ACTIVITY |
Print the lines of the listing below verbatim, starting at the line that contains "ompanies — not" and ending at the line that contains "and other civilizations", with both of those lines included. Leave the pictures out of your answer.

SOURCE RECORDS |
----------
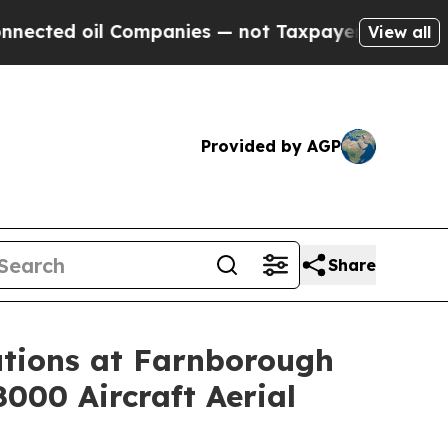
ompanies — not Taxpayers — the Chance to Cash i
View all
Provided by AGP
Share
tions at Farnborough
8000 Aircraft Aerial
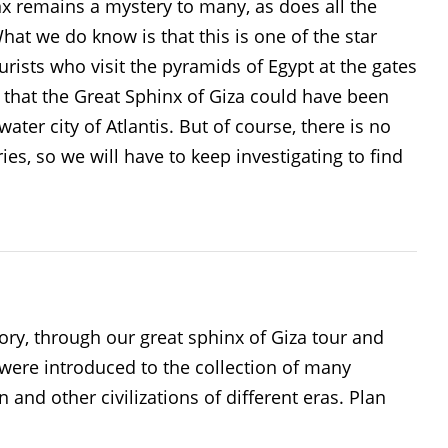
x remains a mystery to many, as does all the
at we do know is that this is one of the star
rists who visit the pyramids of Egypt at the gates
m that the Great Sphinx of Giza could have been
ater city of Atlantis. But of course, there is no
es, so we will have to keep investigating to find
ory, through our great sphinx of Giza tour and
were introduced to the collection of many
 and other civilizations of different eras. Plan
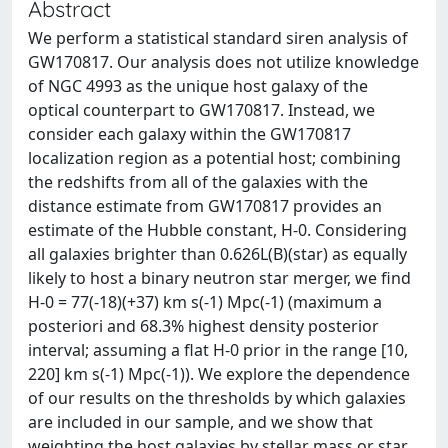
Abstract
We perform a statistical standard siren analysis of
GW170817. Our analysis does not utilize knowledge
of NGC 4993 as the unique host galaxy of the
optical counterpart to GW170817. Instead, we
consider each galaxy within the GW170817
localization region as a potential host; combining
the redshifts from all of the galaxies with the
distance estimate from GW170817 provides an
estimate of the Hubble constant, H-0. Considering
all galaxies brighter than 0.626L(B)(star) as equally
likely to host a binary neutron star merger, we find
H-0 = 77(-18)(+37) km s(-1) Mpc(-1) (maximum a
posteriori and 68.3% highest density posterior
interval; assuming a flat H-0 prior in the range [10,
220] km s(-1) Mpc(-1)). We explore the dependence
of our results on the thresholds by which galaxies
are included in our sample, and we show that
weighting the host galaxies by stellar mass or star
----------
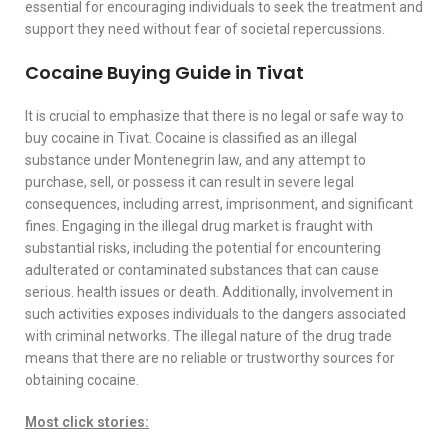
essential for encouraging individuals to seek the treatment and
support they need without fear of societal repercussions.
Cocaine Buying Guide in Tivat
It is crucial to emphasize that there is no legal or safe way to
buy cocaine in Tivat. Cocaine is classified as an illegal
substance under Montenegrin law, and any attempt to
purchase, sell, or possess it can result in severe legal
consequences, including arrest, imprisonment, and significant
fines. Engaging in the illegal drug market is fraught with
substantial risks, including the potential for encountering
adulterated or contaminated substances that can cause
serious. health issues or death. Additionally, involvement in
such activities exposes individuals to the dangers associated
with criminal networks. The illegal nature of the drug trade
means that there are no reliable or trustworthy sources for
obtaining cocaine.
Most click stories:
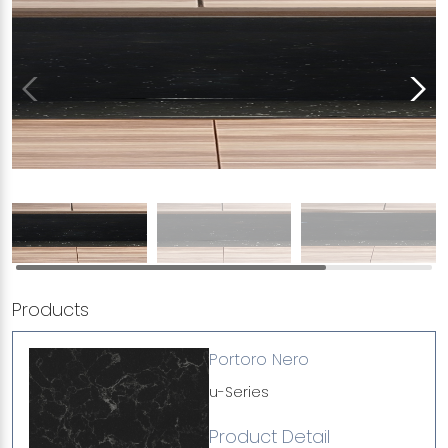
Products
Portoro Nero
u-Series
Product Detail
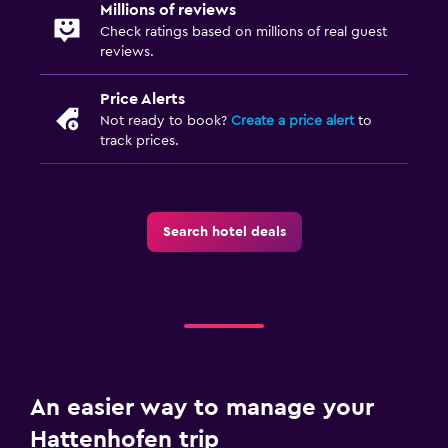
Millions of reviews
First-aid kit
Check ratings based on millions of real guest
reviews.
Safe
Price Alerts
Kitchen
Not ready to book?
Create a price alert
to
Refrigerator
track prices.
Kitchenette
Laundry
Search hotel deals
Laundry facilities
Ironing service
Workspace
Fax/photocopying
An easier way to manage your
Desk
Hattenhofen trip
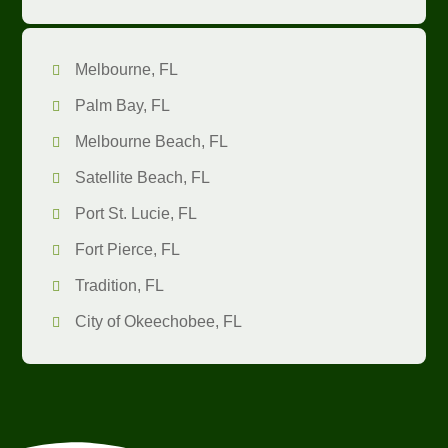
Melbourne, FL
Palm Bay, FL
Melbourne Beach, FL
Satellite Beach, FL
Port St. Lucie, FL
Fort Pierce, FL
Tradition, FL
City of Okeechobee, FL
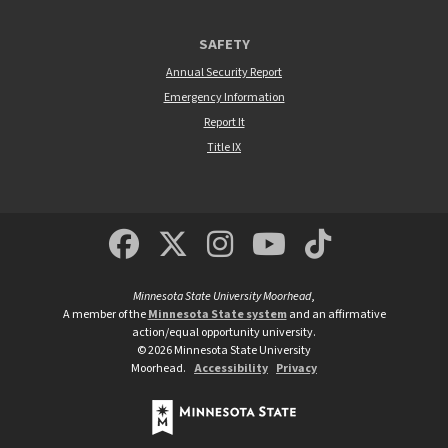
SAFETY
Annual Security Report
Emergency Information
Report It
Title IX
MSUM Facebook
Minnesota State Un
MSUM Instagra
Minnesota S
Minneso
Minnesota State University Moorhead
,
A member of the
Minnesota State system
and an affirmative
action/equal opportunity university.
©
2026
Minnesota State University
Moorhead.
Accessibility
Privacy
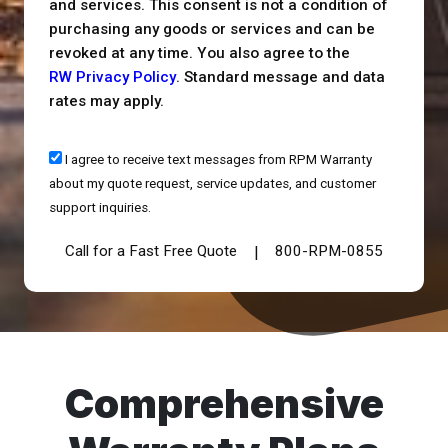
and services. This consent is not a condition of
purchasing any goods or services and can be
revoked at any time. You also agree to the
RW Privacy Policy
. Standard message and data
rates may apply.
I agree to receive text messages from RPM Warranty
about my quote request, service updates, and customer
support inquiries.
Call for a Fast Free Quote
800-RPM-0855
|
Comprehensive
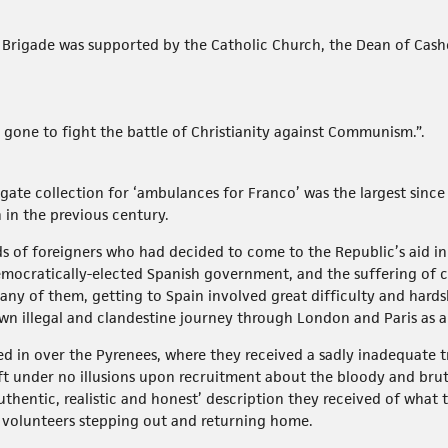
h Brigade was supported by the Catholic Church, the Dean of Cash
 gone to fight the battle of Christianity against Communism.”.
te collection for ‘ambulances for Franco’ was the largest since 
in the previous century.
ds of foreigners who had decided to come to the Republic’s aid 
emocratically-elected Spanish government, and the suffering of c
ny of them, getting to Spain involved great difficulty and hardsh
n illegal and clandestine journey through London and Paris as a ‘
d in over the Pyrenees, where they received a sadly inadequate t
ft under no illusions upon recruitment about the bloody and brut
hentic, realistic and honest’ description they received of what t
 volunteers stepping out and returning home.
----------
ANSWER BELOW |
ompanies — not Taxpayers — the Chance to Cash i
View all
Provided by AGP
Share
tions at Farnborough
8000 Aircraft Aerial
x remains a mystery to many, as does all the
at we do know is that this is one of the star
rists who visit the pyramids of Egypt at the gates
m that the Great Sphinx of Giza could have been
ater city of Atlantis. But of course, there is no
es, so we will have to keep investigating to find
ory, through our great sphinx of Giza tour and
were introduced to the collection of many
 and other civilizations of different eras. Plan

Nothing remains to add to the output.